Book Note: Fakes, Forgeries, and Fictions (Tony Burke, ed.)
/Professor Burke's newest edited volume came my way today: Fakes, Forgeries, and Fictions: Writing Ancient and Modern Christian Apocrypha. It represents the proceedings from the 2015 York University Christian Apocrypha Symposium.
The book collects excellent papers from Bart Erhman, Periluigi Piovanelli, Stanley Porter, Brent Landau, Scott Brown, Pamela Mullins Reaves, Gregory Peter Fewster, Anne Moore, Timothy Pettipiece, Brandon Hawk, Tony Burke, Bradley Rice, Eric M. Vanden Eykel, Caroline Schroeder, James McGrath, Mark Goodacre, and Janet Spittler.
The articles address questions that have long dogged scholars. Are apocryphal Christian texts fakes or forgeries? Were they intentionally written to deceive Christians? Do they contain facts or fictions? Why were they composed?
The answers in this volume are as varied as the stories themselves, from intentional fakes meant to deceive like the fragment known as the Gospel of Jesus' Wife, to honest attempts to capture ongoing religious revelation like the Revelation of the Magi.

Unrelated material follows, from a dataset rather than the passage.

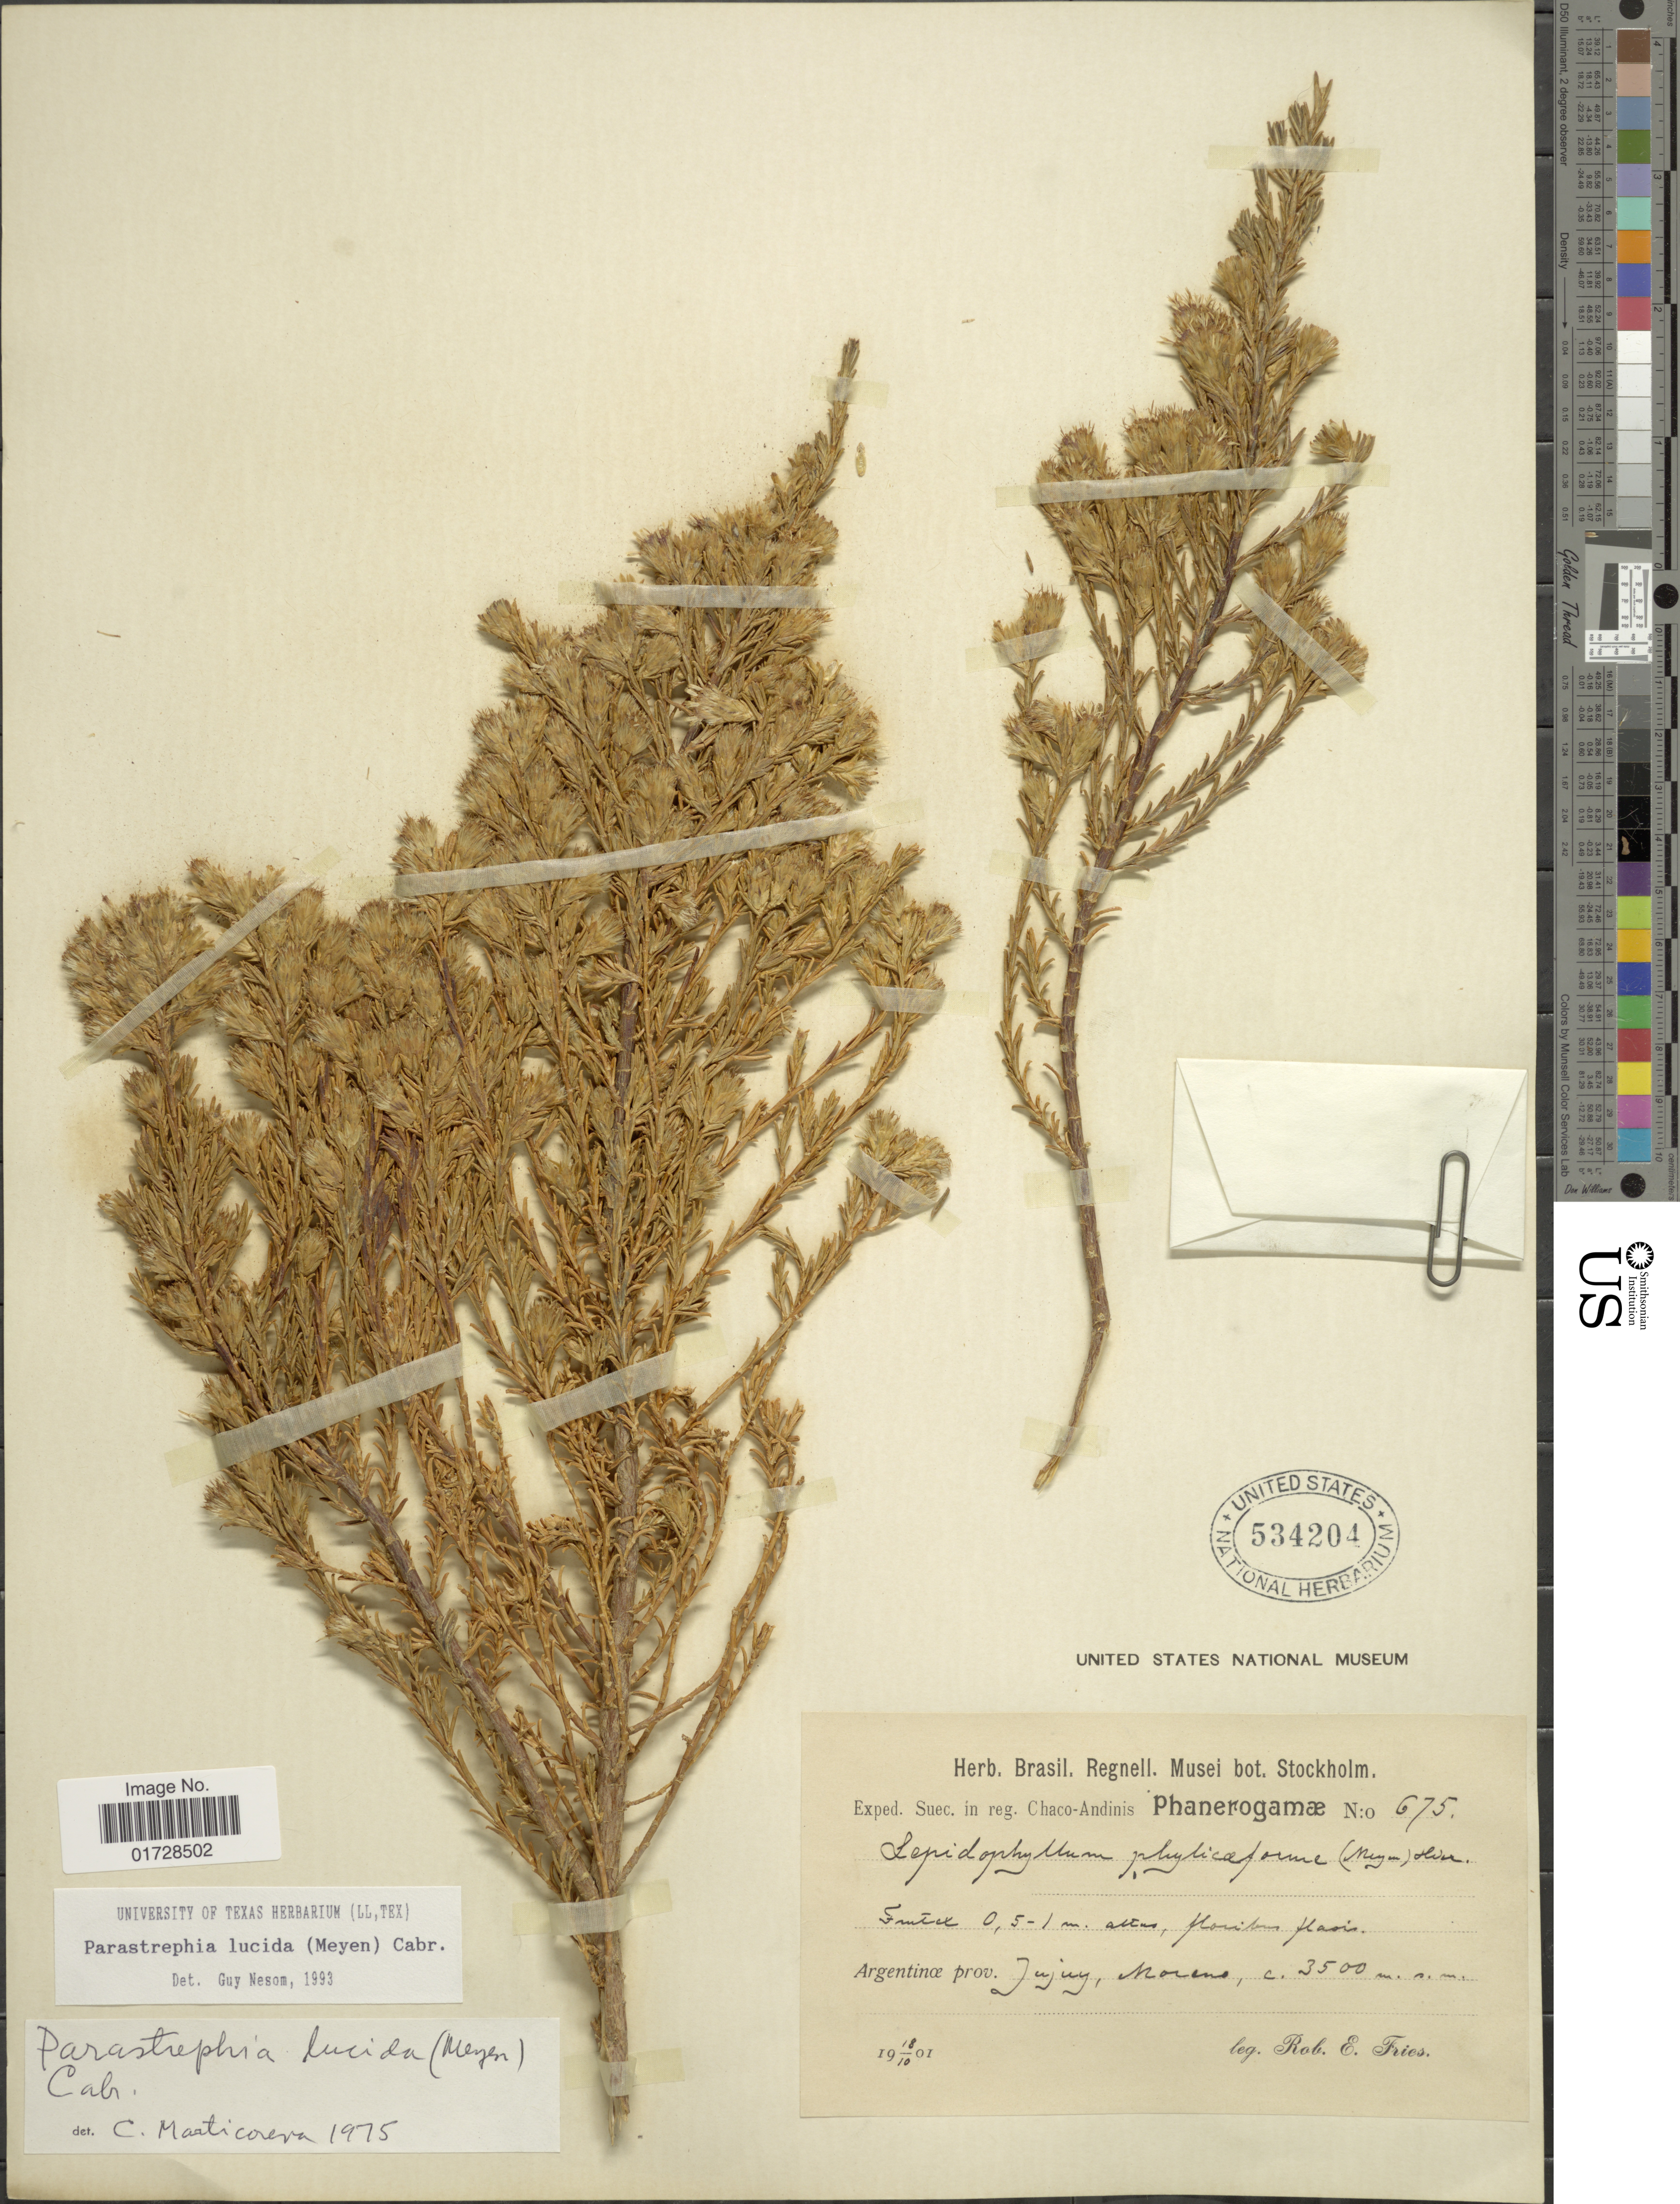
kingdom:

Texts covered include Acts of Paul, Apocalypse of Paul, Revelation of the Magi, Secret Gospel of Mark, Letter of Peter to Philip, apocryphal Corinthians, Secret Book of John, Gospel of Pseudo-Matthew, Life of Saint Issa, Gospel of Jesus' Wife, and miscellaneous early Christian papyri.
I think that this volume is a valuable contribution to how we understand authorship of ancient Christian texts, whether we define them as fakes or the real deal.